Cluster-level metrics:

  • Node CPU, memory, disk, and network utilization

  • Kubernetes API server performance

  • etcd health and performance

  • Container resource usage and limits

Application metrics:

  • Pod CPU and memory consumption

  • Container restart counts and reasons

  • Service endpoint availability

  • Ingress traffic and response times

Grafana Dashboards That Don't Suck

Accessing Grafana through the LoadBalancer reveals something genuinely impressive - dozens of pre-built dashboards that are actually useful:

Kubernetes Cluster Overview:

  • Real-time cluster resource utilization

  • Node health and capacity planning

  • Pod distribution and scheduling efficiency

  • Network traffic patterns across the cluster

Node-level Monitoring:

  • Per-node CPU, memory, and disk metrics

  • System load and process information

  • Network interface statistics

  • Hardware health indicators

Application Performance:

  • Pod resource consumption over time

  • Container restarts and error rates


Logging Infrastructure: EFK Stack That Actually Helps Debug Issues

Centralized logging in Kubernetes isn't optional - it's essential.
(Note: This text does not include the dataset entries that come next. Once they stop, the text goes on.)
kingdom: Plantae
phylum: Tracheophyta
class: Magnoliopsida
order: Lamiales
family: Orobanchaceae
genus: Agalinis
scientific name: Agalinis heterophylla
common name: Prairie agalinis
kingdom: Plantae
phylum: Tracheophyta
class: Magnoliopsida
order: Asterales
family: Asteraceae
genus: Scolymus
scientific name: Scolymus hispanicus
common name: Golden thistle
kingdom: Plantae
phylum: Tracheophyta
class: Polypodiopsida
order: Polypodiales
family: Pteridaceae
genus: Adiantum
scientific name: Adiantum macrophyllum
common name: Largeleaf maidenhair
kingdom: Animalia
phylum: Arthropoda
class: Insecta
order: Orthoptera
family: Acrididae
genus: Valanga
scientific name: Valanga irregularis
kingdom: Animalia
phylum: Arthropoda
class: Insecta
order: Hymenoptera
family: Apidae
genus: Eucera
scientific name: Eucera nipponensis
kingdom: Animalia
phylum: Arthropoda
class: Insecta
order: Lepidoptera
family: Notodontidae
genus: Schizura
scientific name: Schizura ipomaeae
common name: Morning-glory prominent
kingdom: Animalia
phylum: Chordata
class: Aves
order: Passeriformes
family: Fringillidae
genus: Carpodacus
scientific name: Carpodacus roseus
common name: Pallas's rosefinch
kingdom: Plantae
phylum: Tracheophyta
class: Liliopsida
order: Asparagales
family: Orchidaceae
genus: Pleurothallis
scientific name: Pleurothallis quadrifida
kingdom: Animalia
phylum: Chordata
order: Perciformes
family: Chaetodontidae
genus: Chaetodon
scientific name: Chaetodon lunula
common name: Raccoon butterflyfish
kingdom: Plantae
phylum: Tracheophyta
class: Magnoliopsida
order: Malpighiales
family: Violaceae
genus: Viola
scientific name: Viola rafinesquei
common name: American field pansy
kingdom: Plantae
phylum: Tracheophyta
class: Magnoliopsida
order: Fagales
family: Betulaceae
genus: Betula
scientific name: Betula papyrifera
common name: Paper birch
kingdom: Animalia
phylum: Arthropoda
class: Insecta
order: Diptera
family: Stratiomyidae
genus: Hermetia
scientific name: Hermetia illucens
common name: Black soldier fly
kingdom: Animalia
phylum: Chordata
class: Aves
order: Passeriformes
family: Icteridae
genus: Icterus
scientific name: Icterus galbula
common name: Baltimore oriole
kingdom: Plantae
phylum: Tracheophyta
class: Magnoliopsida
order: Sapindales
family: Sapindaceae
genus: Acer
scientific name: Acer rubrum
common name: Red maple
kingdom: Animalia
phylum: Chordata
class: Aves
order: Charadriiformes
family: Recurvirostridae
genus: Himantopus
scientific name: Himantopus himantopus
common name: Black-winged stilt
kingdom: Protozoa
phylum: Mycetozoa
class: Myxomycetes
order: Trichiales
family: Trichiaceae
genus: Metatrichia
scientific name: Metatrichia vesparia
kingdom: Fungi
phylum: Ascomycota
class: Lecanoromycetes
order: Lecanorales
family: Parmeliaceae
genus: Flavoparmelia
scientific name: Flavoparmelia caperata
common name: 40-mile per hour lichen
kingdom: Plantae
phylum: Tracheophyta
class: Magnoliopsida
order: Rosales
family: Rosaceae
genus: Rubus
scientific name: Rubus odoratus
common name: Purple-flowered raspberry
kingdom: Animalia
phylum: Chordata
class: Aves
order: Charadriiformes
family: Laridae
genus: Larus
When something breaks, you need to quickly find relevant log entries across dozens of pods.

EFK Stack Architecture

The EFK (Elasticsearch, Fluentd, Kibana) stack creates a complete log aggregation pipeline:

Fluentd: Runs as a DaemonSet on every node, collecting logs from:

  • All container stdout/stderr

  • Kubernetes audit logs

  • Node system logs

  • Application-specific log files

Elasticsearch: Stores, indexes, and makes logs searchable:

  • Automatic index rotation and retention

  • Full-text search across all log entries

  • Time-based querying and filtering

  • Aggregation and analysis capabilities

Kibana: Provides the interface for log exploration:

  • Real-time log streaming

  • Powerful query language

  • Custom dashboards for common patterns

  • Alert configuration for log-based triggers

EFK Deployment Strategy

Used manifests pushed to GitHub


Advanced Features and Future Enhancements

GitOps Implementation

ArgoCD integration enables:

  • Automated deployments from Git repositories

  • Configuration drift detection

  • Rollback capabilities

  • Multi-environment management

Advanced Monitoring

Additional monitoring capabilities:

  • Distributed tracing with Jaeger

  • Log aggregation with custom parsers

  • Custom metrics and alerting rules

  • Capacity planning automation

Disaster Recovery

Implement cross-region capabilities:

  • Database replication to secondary regions

  • Configuration backup and restore procedures

  • Automated failover processes

  • Recovery time objective planning


Closing Thoughts: Building Infrastructure That Actually Works

This infrastructure project taught me that modern cloud-native tools, when properly configured and understood, can create incredibly robust and self-managing systems. The key insights:

Embrace the Platform: Don't fight Kubernetes patterns. Use operators, StatefulSets, and native features instead of trying to recreate traditional deployment patterns.

Observability is Essential: You can't operate what you can't see. Comprehensive monitoring and logging aren't nice-to-have features - they're fundamental requirements.

Automation Prevents Problems: Operators like CloudNativePG handle complex operational tasks better than manual processes. Let them do the heavy lifting.

Security and Performance Go Together: Proper resource limits, network policies, and access controls improve both security and performance.

The final result is infrastructure that I'd genuinely feel comfortable running production workloads on. It scales gracefully, survives failures elegantly, and provides the observability needed to operate it confidently.